The last couple of years have been particularly vibrant for a relatively young and still expanding Baltic M&A market. After escaping the gridlocks of a global pandemic, 2021 marked itself as a record year in terms of deal volume (244 investments), while 2022 peaked with an all-time high total investment of €212 M in the region1. The 1st half of 2023 started sluggish, with deal activity slightly declining, in line with the deteriorating macroeconomic factors2. Nevertheless, we expect M&A activity for the second half of 2023 to pick up the pace, where business founders and operators will need to make a series of vital decisions to capture the highest possible deal value.
The acquisition process of a target company (Target) may be long and tedious. Even after selecting the winning bid, the process is still not finished. It is common for counterparties to negotiate the inclusion of specific price adjustment clauses after testing for profitability, net asset value, as well as net debt and normalized working capital (NWC) levels.

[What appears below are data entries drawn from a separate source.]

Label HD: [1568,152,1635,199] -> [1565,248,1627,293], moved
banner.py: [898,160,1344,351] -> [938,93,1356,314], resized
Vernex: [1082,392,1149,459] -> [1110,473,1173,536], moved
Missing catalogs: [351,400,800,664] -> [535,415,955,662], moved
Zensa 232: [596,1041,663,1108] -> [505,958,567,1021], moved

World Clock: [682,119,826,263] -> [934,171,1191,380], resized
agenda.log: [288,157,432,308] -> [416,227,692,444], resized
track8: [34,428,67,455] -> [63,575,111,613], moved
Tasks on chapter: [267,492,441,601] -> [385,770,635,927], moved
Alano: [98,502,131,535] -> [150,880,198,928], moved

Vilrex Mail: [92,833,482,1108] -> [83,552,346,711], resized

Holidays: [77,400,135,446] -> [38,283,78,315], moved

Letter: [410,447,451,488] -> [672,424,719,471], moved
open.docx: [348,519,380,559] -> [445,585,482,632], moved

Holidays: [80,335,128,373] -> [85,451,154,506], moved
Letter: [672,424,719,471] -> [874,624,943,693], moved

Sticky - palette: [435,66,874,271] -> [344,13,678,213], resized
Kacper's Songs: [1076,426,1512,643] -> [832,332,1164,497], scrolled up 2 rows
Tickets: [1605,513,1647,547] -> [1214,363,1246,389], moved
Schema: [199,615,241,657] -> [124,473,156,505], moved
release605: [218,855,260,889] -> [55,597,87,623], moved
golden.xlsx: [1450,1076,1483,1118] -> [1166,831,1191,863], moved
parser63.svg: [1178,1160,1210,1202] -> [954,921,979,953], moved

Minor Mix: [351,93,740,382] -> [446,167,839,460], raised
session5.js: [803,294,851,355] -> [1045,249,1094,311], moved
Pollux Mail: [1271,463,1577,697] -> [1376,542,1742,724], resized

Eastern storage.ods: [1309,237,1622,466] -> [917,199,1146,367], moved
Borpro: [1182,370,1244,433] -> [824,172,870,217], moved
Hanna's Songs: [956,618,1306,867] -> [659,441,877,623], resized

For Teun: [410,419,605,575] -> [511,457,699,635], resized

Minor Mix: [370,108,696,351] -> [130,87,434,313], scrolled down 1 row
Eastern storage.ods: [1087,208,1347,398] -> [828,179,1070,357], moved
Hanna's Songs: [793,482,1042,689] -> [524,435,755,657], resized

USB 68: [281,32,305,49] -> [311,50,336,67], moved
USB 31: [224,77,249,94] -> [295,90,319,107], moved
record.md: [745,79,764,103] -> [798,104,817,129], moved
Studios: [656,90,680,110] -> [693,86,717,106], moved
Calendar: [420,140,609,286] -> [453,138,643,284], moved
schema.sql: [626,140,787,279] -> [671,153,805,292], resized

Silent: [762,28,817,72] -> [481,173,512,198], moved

These adjustments are required to account for and reflect the Target’s financial position at deal Closing as well as safeguard the Buyer from any value loss before closing the transaction. To finalize the process a completion mechanism is employed to arrive at the final acquisition price. There are two widely accepted approaches in M&A transactions – locked box and completion accounts. Both approaches provide their advantages to a transaction as well as present different risks that should be thoroughly assessed. The purchase price may be subject to change depending on whether the deal is structured using the locked box or completion accounts.